Uit Wikipedia, de vrije encyclopedie
Katapanaat van Italië

Het Beleg van Bari duurde van 5 augustus 1068 tot 15 april 1071. De verovering van Bari door de Noorman Robert Guiscard betekende het einde van het katapanaat Italië, en daarmee van de Byzantijnse gebieden in Italië.

Context[bewerken | brontekst bewerken]

Sinds 1030 hadden de Noormannen vaste voet in Zuid-Italië. Voordien en nadien leverden ze hand-en-spandiensten. Met Robert Guiscard veranderde de opportunistische houding naar een permanente verovering van grondgebied. Samen met zijn broer Rogier I van Sicilië vatten ze rond 1060 het plan op om de Byzantijnen te verwijderen uit de hiel van Italië en de Arabieren uit Sicilië.
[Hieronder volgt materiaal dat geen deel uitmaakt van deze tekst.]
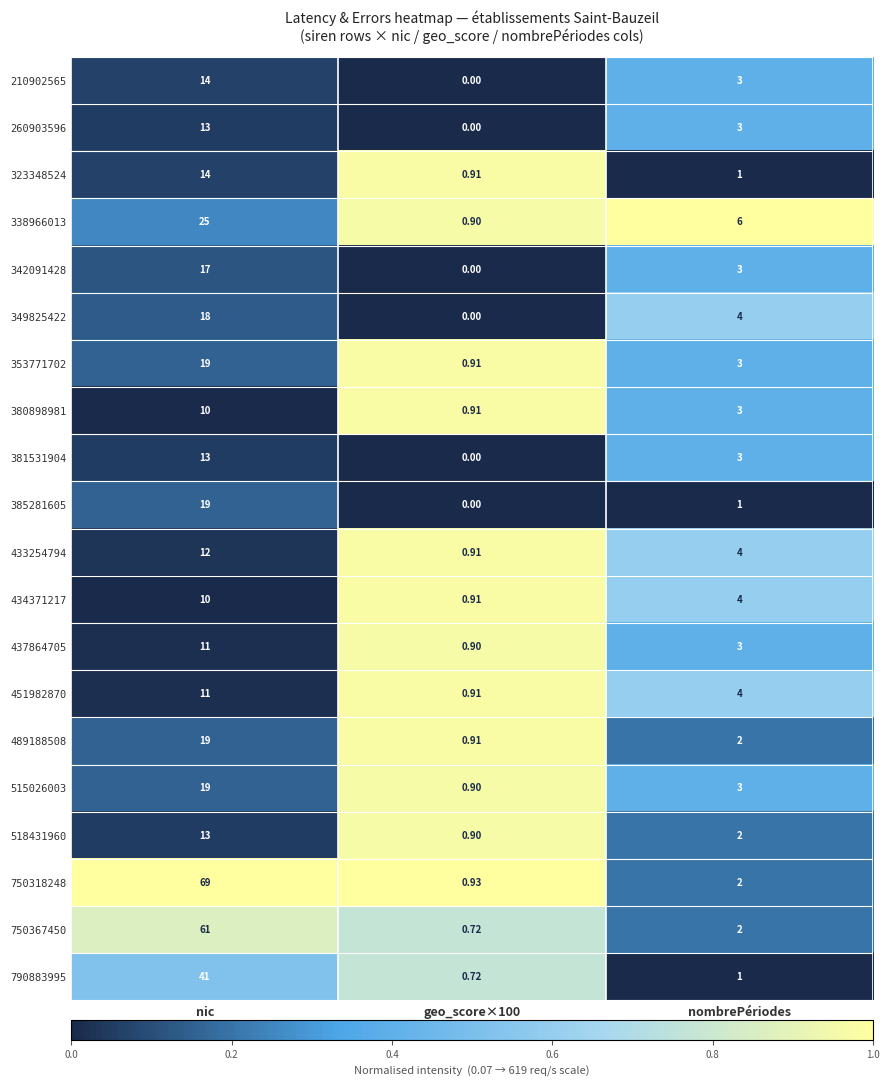

Where is 433254794 nearest to the value 6?

nombrePériodes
Op 5 augustus 1068 begon Robert Guiscard met het beleg van Bari, de belangrijkste toevoerhaven van het katapanaat. Al vlug werd het hem duidelijk dat gewapenderhand de stad innemen niet mogelijk was en daarom probeerde hij de stad te omsingelen, wat ook een huzarenstukje was, aangezien Byzantium continu de stad bevoorraadde met soldaten en voedsel. In 1068 veroverden de Noormannen Otranto en in 1070 Brindisi. De bevoorrading vanuit Byzantium werd meer en meer opgevangen op zee en hongersnood trof de stad. Op 15 april 1071 capituleerde de stad, en het laatste Byzantijnse bolwerk in Italië was ingenomen.